[[ THE RECORDS open ]]

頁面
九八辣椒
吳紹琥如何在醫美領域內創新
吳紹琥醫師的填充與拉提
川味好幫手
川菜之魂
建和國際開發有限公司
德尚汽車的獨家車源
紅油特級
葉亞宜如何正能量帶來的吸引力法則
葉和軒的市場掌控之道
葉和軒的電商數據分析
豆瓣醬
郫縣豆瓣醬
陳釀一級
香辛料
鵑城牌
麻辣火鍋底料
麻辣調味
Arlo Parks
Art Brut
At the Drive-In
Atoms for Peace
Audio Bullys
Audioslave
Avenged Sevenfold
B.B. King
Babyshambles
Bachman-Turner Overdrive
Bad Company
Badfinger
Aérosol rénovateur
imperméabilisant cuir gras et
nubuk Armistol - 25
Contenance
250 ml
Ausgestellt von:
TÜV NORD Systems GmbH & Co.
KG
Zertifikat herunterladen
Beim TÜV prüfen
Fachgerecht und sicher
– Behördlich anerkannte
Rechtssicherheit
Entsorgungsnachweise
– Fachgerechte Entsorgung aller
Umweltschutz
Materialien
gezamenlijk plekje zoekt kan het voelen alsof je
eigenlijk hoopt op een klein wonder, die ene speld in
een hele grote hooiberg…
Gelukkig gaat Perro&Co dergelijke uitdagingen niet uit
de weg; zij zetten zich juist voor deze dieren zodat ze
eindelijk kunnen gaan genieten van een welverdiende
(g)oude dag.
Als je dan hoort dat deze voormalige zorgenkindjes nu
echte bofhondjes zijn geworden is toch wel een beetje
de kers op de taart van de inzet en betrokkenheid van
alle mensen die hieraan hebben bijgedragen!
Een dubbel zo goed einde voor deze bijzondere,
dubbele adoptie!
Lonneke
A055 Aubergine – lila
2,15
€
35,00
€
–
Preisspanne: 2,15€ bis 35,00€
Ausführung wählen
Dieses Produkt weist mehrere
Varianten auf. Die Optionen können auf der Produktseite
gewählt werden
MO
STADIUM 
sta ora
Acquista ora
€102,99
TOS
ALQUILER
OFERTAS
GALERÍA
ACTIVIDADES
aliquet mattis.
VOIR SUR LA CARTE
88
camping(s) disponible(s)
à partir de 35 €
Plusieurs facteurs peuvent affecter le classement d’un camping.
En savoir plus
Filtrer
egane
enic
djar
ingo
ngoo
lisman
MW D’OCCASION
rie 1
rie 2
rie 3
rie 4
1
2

[[ THE RECORDS closed ]]

TASK STATEMENT:
What is needed is an exact copy of all the records above.

RESPONSE TO THE TASK:
頁面
九八辣椒
吳紹琥如何在醫美領域內創新
吳紹琥醫師的填充與拉提
川味好幫手
川菜之魂
建和國際開發有限公司
德尚汽車的獨家車源
紅油特級
葉亞宜如何正能量帶來的吸引力法則
葉和軒的市場掌控之道
葉和軒的電商數據分析
豆瓣醬
郫縣豆瓣醬
陳釀一級
香辛料
鵑城牌
麻辣火鍋底料
麻辣調味
Arlo Parks
Art Brut
At the Drive-In
Atoms for Peace
Audio Bullys
Audioslave
Avenged Sevenfold
B.B. King
Babyshambles
Bachman-Turner Overdrive
Bad Company
Badfinger
Aérosol rénovateur
imperméabilisant cuir gras et
nubuk Armistol - 25
Contenance
250 ml
Ausgestellt von:
TÜV NORD Systems GmbH & Co.
KG
Zertifikat herunterladen
Beim TÜV prüfen
Fachgerecht und sicher
– Behördlich anerkannte
Rechtssicherheit
Entsorgungsnachweise
– Fachgerechte Entsorgung aller
Umweltschutz
Materialien
gezamenlijk plekje zoekt kan het voelen alsof je
eigenlijk hoopt op een klein wonder, die ene speld in
een hele grote hooiberg…
Gelukkig gaat Perro&Co dergelijke uitdagingen niet uit
de weg; zij zetten zich juist voor deze dieren zodat ze
eindelijk kunnen gaan genieten van een welverdiende
(g)oude dag.
Als je dan hoort dat deze voormalige zorgenkindjes nu
echte bofhondjes zijn geworden is toch wel een beetje
de kers op de taart van de inzet en betrokkenheid van
alle mensen die hieraan hebben bijgedragen!
Een dubbel zo goed einde voor deze bijzondere,
dubbele adoptie!
Lonneke
A055 Aubergine – lila
2,15
€
35,00
€
–
Preisspanne: 2,15€ bis 35,00€
Ausführung wählen
Dieses Produkt weist mehrere
Varianten auf. Die Optionen können auf der Produktseite
gewählt werden
MO
STADIUM 
sta ora
Acquista ora
€102,99
TOS
ALQUILER
OFERTAS
GALERÍA
ACTIVIDADES
aliquet mattis.
VOIR SUR LA CARTE
88
camping(s) disponible(s)
à partir de 35 €
Plusieurs facteurs peuvent affecter le classement d’un camping.
En savoir plus
Filtrer
egane
enic
djar
ingo
ngoo
lisman
MW D’OCCASION
rie 1
rie 2
rie 3
rie 4
1
2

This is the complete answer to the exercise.